Find the vector equation of the line that passes through the point (2,-1,7) and is parallel to the line of intersection of the planes x + 2y - 3z = -6 and 3x - y + 2z = 4
We need the direction of their line of intersection....
double the 2nd plane equation, then add that to the 1st
x+2y-3z = -6
6x - 2y + 4z = 8
7x + z = 2
z = 2-7x
let x=1
then z = -5
back in the 1st
1 + 2y + 15 = -6
y = -11 -----------> point (1,-11,-5)
let x = 0
then z = 2
back in 1st
0+2y -6 = -6
y = 0 ------------> point (0,0,2)
direction vector of line of intersection of the planes = (1, -11, -7)
so one such vector equation is
r = (2,-1,7) + t(1,-11,-7)
(the question should have said, "Find a vector equation...."
since the answer I obtained is not unique)
We need the direction of their line of intersection? That's all the question mentioned... so is that still the correct answer? :/
To find the vector equation of the line that is parallel to the line of intersection of the given planes, we need to find the direction vector of the intersecting line first.
Let's find the direction vector of the intersecting line by taking the cross product of the normal vectors of the two planes. The normal vectors are the coefficients of x, y, and z in the equations of the planes.
For the first plane: x + 2y - 3z = -6, the normal vector is <1, 2, -3>.
For the second plane: 3x - y + 2z = 4, the normal vector is <3, -1, 2>.
Taking the cross product of these two normal vectors, we get:
<1, 2, -3> × <3, -1, 2> = (2 * 2 - (-1) * (-3))i + ((-3) * 3 - 2 * 2)j + (1 * (-1) - 2 * 3)k
= 4i + (-5)j - 7k
So, the direction vector of the line of intersection is <4, -5, -7>.

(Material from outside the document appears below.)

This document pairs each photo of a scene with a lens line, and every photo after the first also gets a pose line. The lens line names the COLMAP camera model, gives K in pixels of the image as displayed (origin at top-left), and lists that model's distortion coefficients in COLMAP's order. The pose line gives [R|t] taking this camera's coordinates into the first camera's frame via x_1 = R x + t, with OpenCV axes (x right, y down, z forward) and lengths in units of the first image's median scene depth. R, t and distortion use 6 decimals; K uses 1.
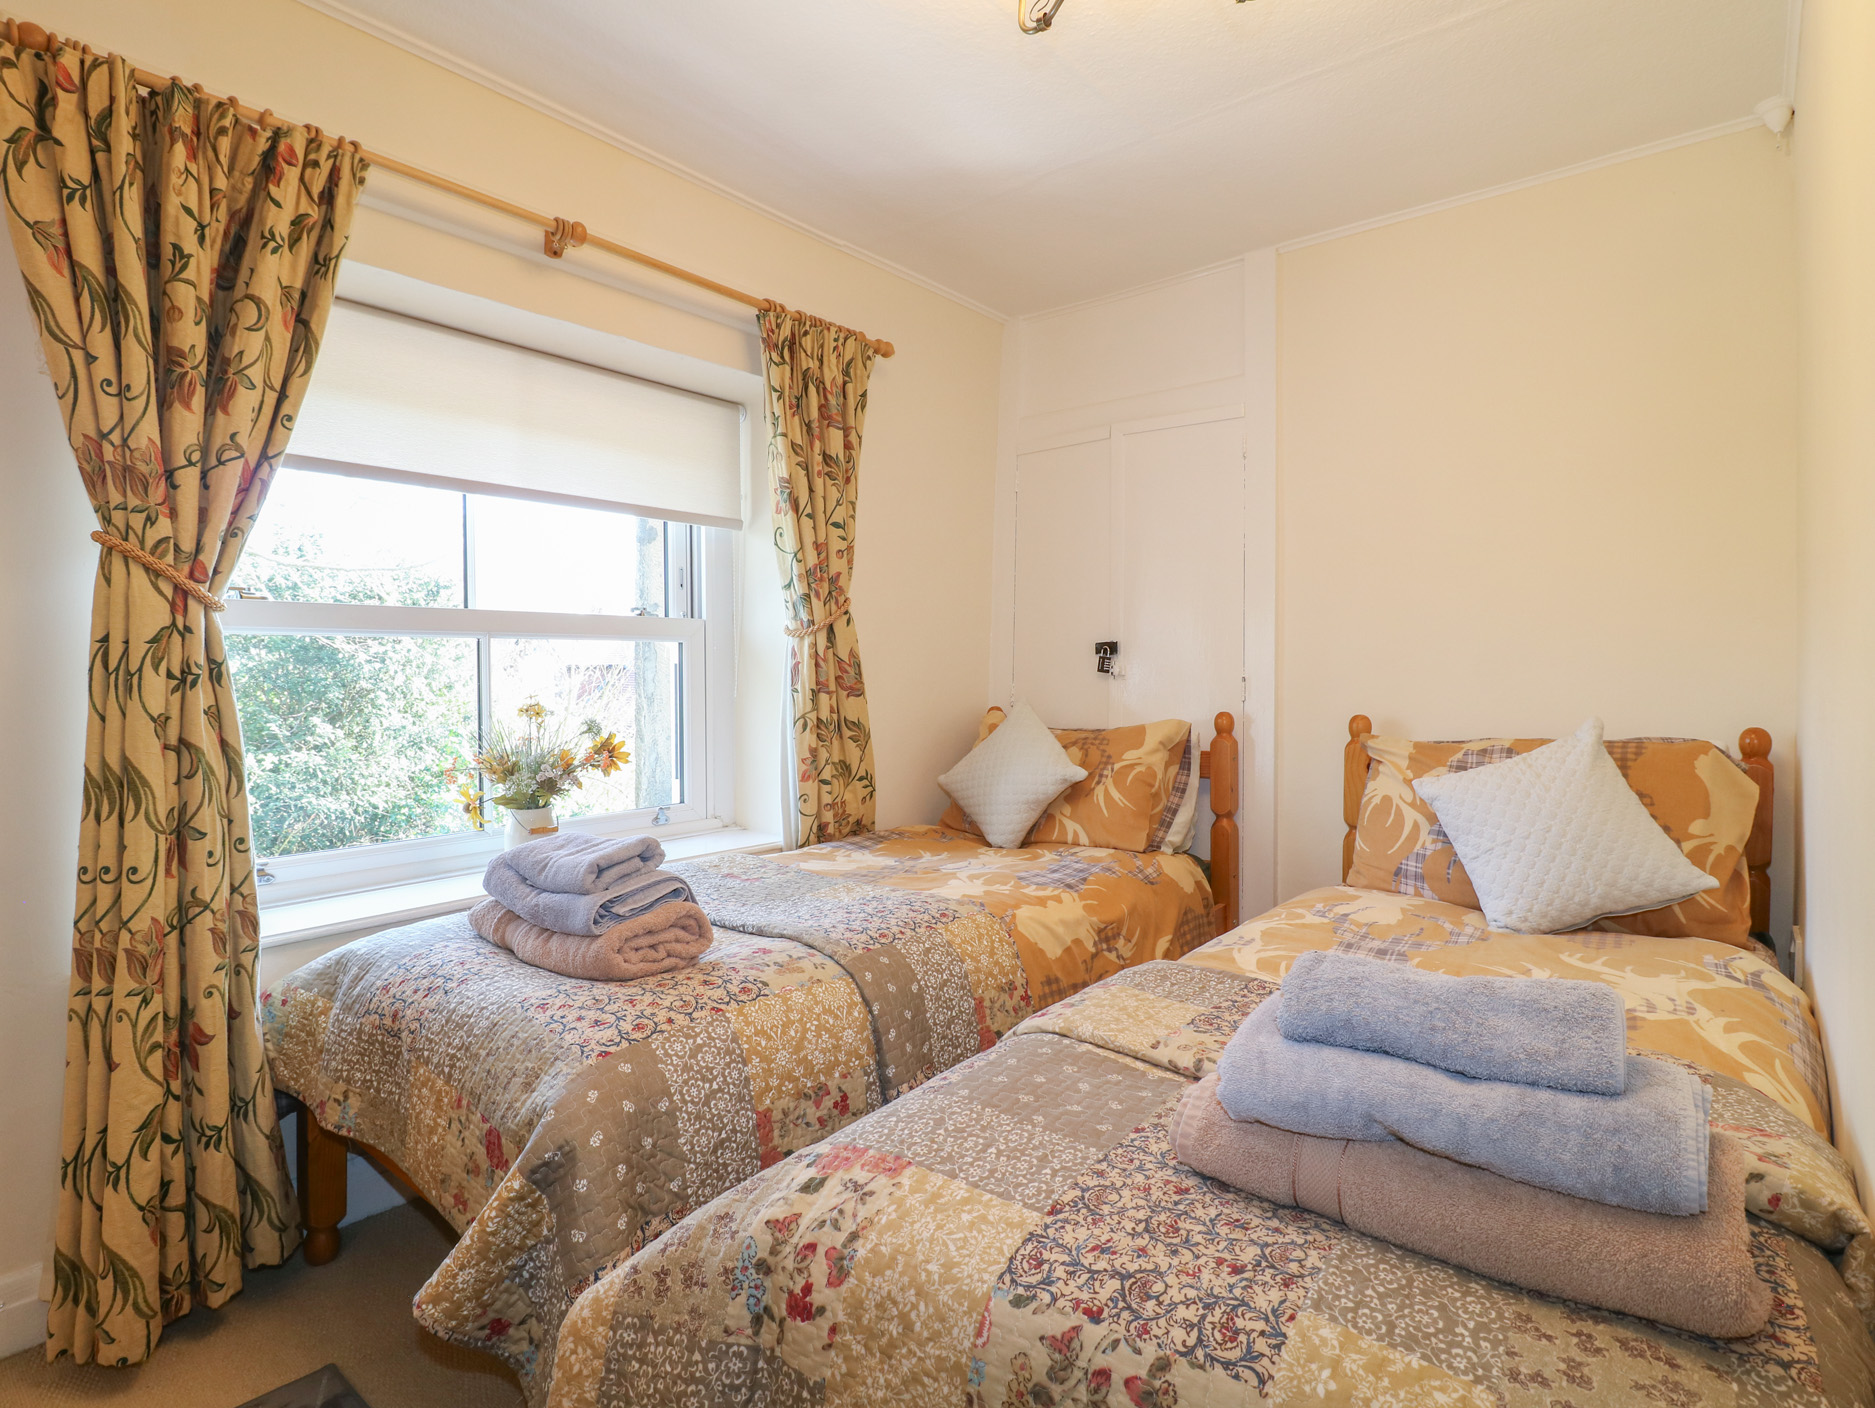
lens RADIAL K [[959.6, 0, 937.9], [0, 959.6, 683.2], [0, 0, 1]] dist [-0.000770, -0.013272]
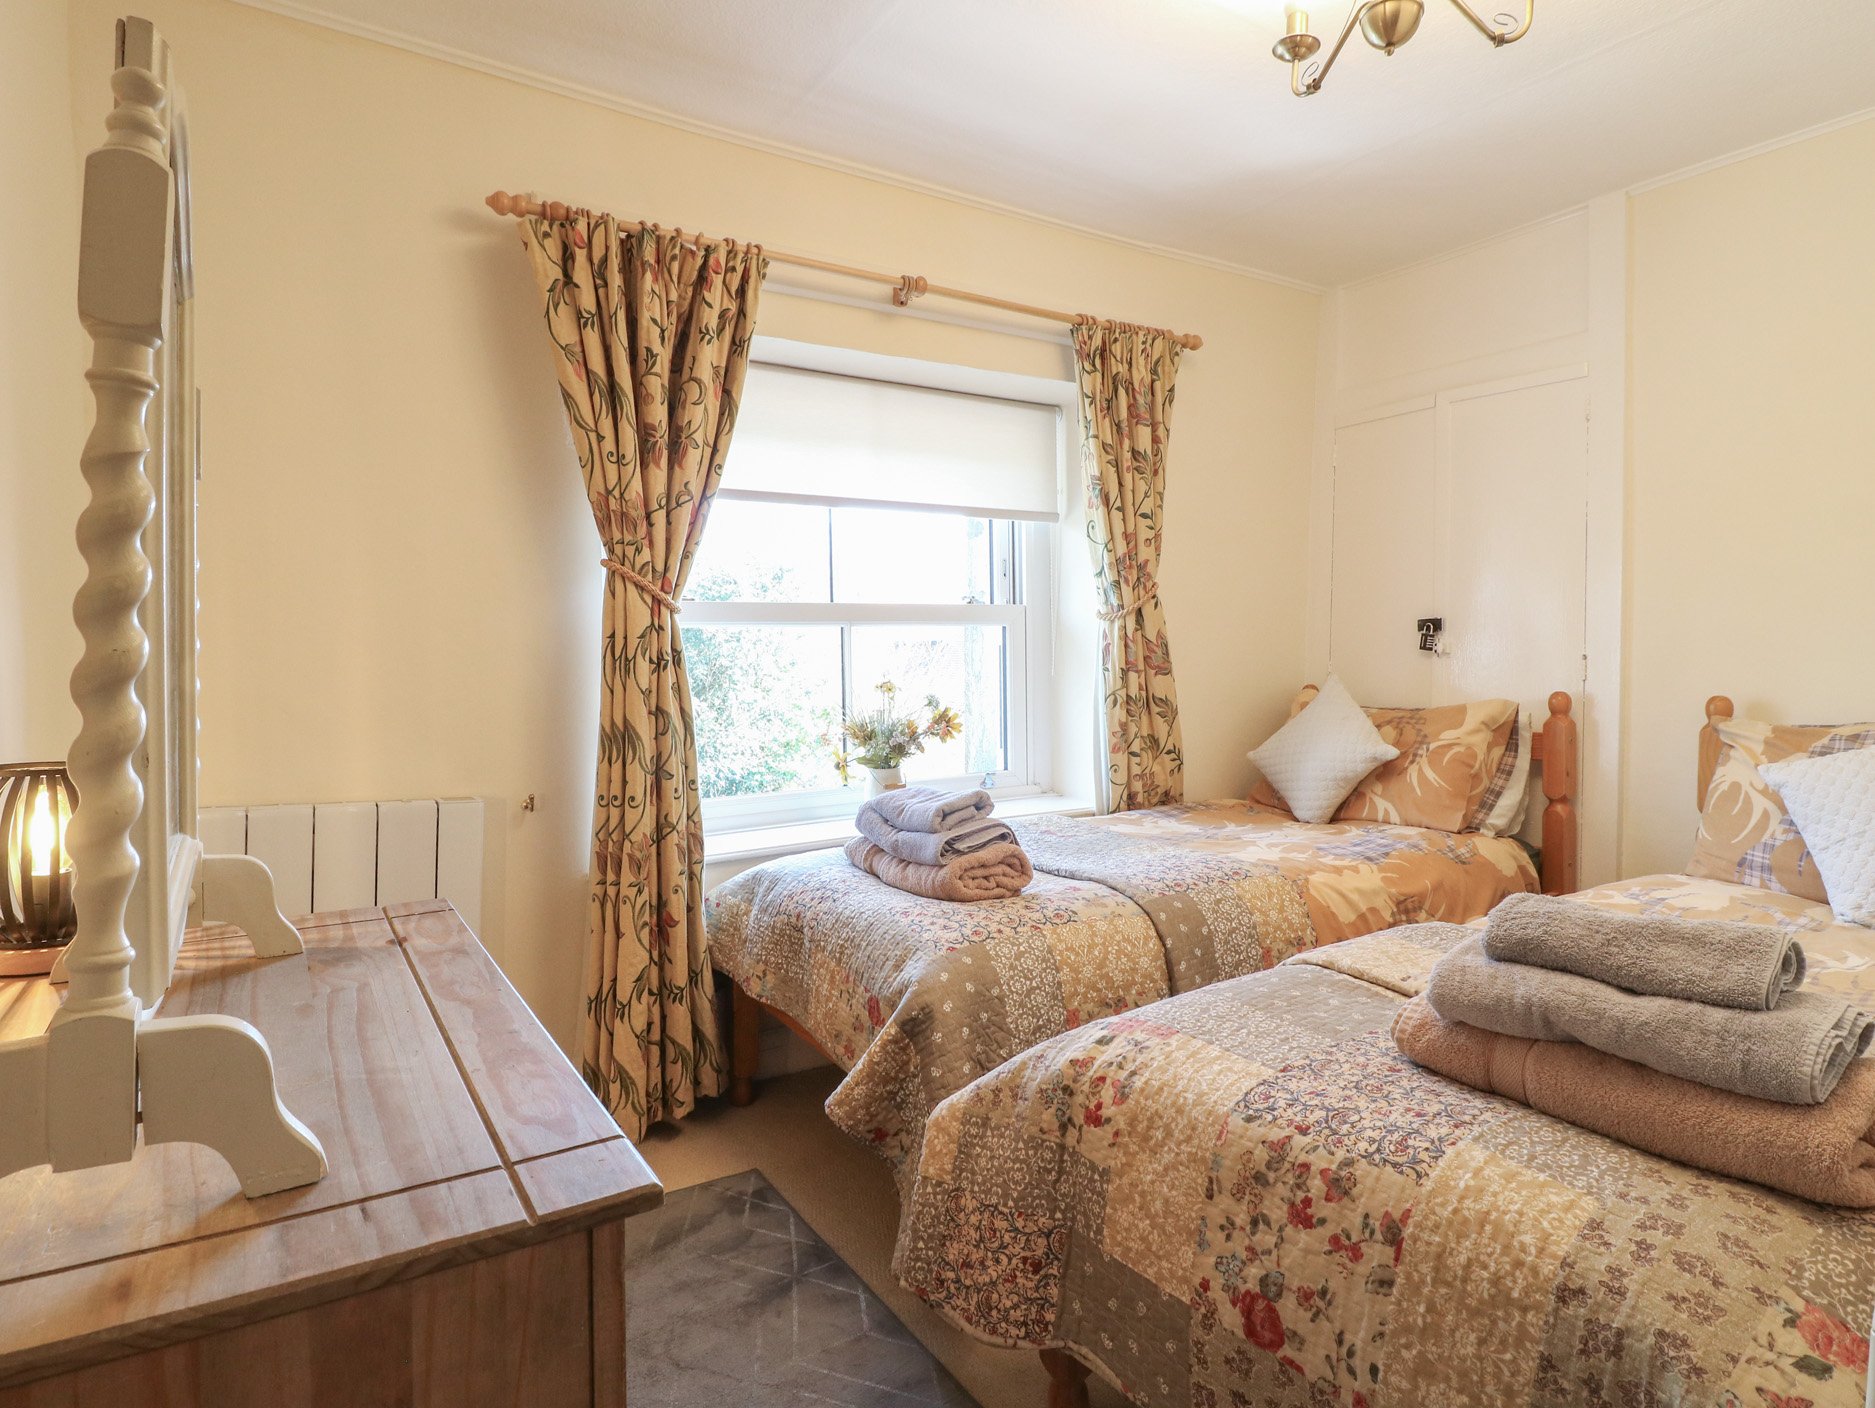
lens RADIAL K [[959.6, 0, 937.9], [0, 959.6, 683.2], [0, 0, 1]] dist [-0.000770, -0.013272]
pose [[0.946354, 0.003465, -0.323113, 0.044428], [0.004383, 0.999713, 0.023559, -0.006657], [0.323102, -0.023712, 0.946067, -0.185588]]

Now that we have the direction vector, we can write the vector equation of the line. Let's call (x₀, y₀, z₀) the coordinates of the given point (2, -1, 7).
The vector equation of a line passing through a point and parallel to a given vector is given by:
r = r₀ + tv
where r is the position vector of any point on the line, r₀ = <x₀, y₀, z₀> is the position vector of the given point, t is a parameter, and v = <a, b, c> is the direction vector.
In this case, the position vector r₀ = <2, -1, 7> and the direction vector v = <4, -5, -7>. Therefore, the vector equation of the line is:
r = <2, -1, 7> + t<4, -5, -7>
Simplifying this equation, we get:
r = <2 + 4t, -1 - 5t, 7 - 7t>
So, the vector equation of the line passing through the point (2, -1, 7) and parallel to the line of intersection of the given planes is r = <2 + 4t, -1 - 5t, 7 - 7t>.